RECORDED INFORMATION Start Marker
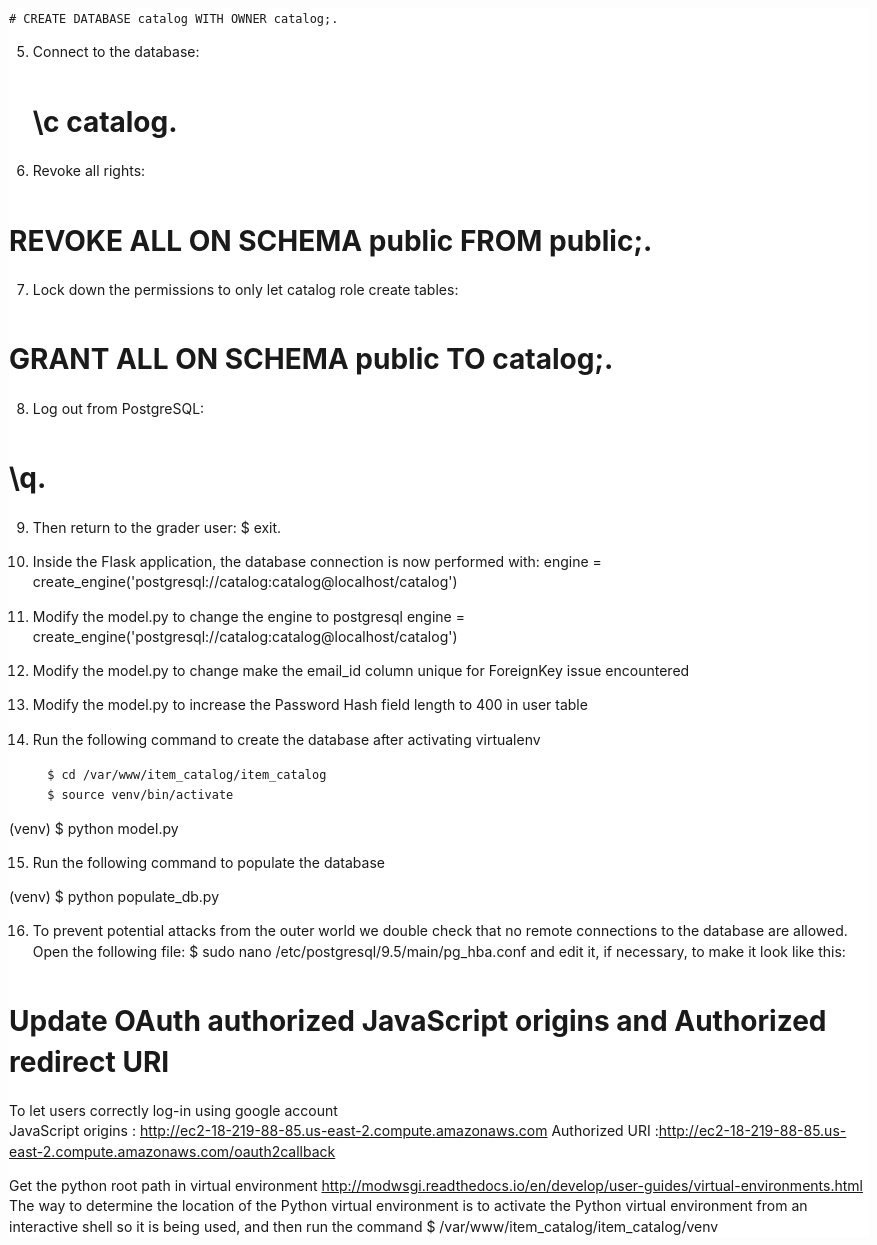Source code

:     # CREATE DATABASE catalog WITH OWNER catalog;.
5) Connect to the database:
    # \c catalog.
6) Revoke all rights:
  # REVOKE ALL ON SCHEMA public FROM public;.
7) Lock down the permissions to only let catalog role create tables:
  # GRANT ALL ON SCHEMA public TO catalog;.
8) Log out from PostgreSQL:
  # \q.
9) Then return to the grader user:
  $ exit.
10) Inside the Flask application, the database connection is now performed with:
  engine = create_engine('postgresql://catalog:catalog@localhost/catalog')
11) Modify the model.py to change the engine to postgresql
  engine = create_engine('postgresql://catalog:catalog@localhost/catalog')
12) Modify the model.py to change make the email_id column unique for ForeignKey issue encountered
13) Modify the model.py to increase the Password Hash field length to 400 in user table
14) Run the following command to create the database after activating virtualenv

          $ cd /var/www/item_catalog/item_catalog
          $ source venv/bin/activate
  (venv)  $ python model.py

15) Run the following command to populate the database

  (venv)  $ python populate_db.py


16) To prevent potential attacks from the outer world we double check that no remote connections to the database are allowed. Open the following file:
          $ sudo nano /etc/postgresql/9.5/main/pg_hba.conf and edit it, if necessary, to make it look like this:


# Update OAuth authorized JavaScript origins and  Authorized redirect URI

  To let users correctly log-in using google account  
  JavaScript origins : http://ec2-18-219-88-85.us-east-2.compute.amazonaws.com
  Authorized URI :http://ec2-18-219-88-85.us-east-2.compute.amazonaws.com/oauth2callback

Get the python root path in virtual environment
http://modwsgi.readthedocs.io/en/develop/user-guides/virtual-environments.html
The way to determine the location of the Python virtual environment is to activate the Python virtual environment from an interactive shell so it is being used,
and then run the command
$ /var/www/item_catalog/item_catalog/venv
RECORDED INFORMATION End Marker
> [EXERCISE PROMPT]:
From the entries above, return each line with the word "origins" in it.

> [RESULT BELOW]:
# Update OAuth authorized JavaScript origins and  Authorized redirect URI
  JavaScript origins : http://ec2-18-219-88-85.us-east-2.compute.amazonaws.com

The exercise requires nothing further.